Na razie nic. Czekać. A gdy przyjdą mrozy okryć suchymi liśćmi i korą. Dokładać później. Nic więcej nie możesz zrobić.

malgol 14:31, 17 paź 2017

Witam, czy mogę jeszcze nawieźć trawnik nawozem jesiennym? wiem,że azotowym już dawno nie,ale czy na jesienny też już za póżno?

Danuta Młoźniak 23:59, 18 paź 2017

Moim zdaniem jest za późno. Za chwilę będą przymrozki.

malgol 11:08, 19 paź 2017

Dziękuję, w takim razie się wstrzymam.Raz już nawoziłam pod koniec sierpnia więc chyba powinno wystarczyc:)

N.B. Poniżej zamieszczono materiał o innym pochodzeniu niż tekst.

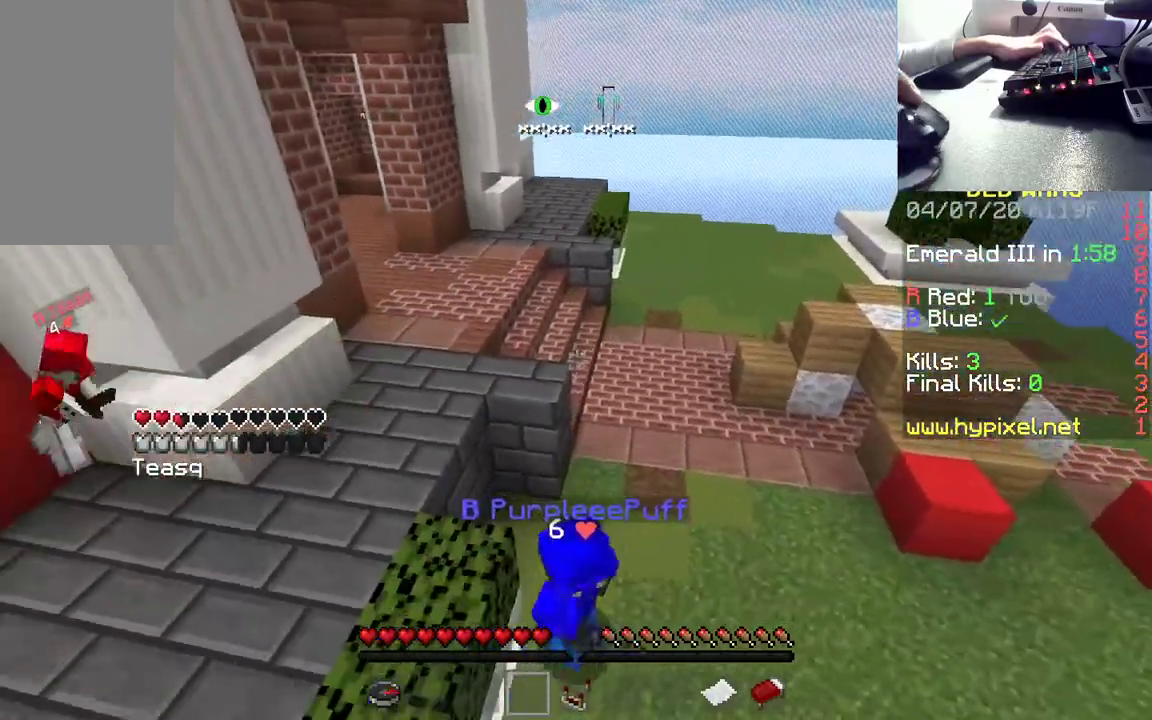
{"keys": [], "mouse": [], "events": []}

Danuta Młoźniak 12:32, 19 paź 2017

Nadrobisz na wiosnę. Teraz już po czasie.

eVka 21:46, 26 paź 2017

Danusiu mam piękny okaz kordyliny australijskiej bordowej, czy lepiej przezimowac ją w temperaturze domowej w pokoju (20 stopni) czy w chłodnym jasnym poddaszu gdzie temp. wynosi zimą max. 12- 14 stopni? Dziękuję

Danuta Młoźniak 07:07, 27 paź 2017

Lepiej w chłodnym ale jasnym pomieszczeniu. W ciepłym będzie rosła, a zbyt mała ilość światła w zimie spowoduje jej wydelikacenie, czyli tzw. "wyciąganie".

eVka 08:53, 27 paź 2017

Dziękuję Danusiu

Nowa12 00:00, 28 paź 2018

Czy może mi ktoś poradzić: 1) czy powinno się usuwać liście z rabat? Czytałam, że mogą służyć jako ochrona dla roślin na zimę. Z drugiej strony zauważyłam, że pod liśćmi pleśnieje kora. 2) Czy trzeba ścinać byliny przed zimą czy można to spokojnie zrobić wiosną? Czy ma to znaczenie dla ich zimowania? A może są jakieś byliny, które powinno się ściąć teraz? 3) Kiedy kopczykować róże? Już czy później? Z góry dziękuję.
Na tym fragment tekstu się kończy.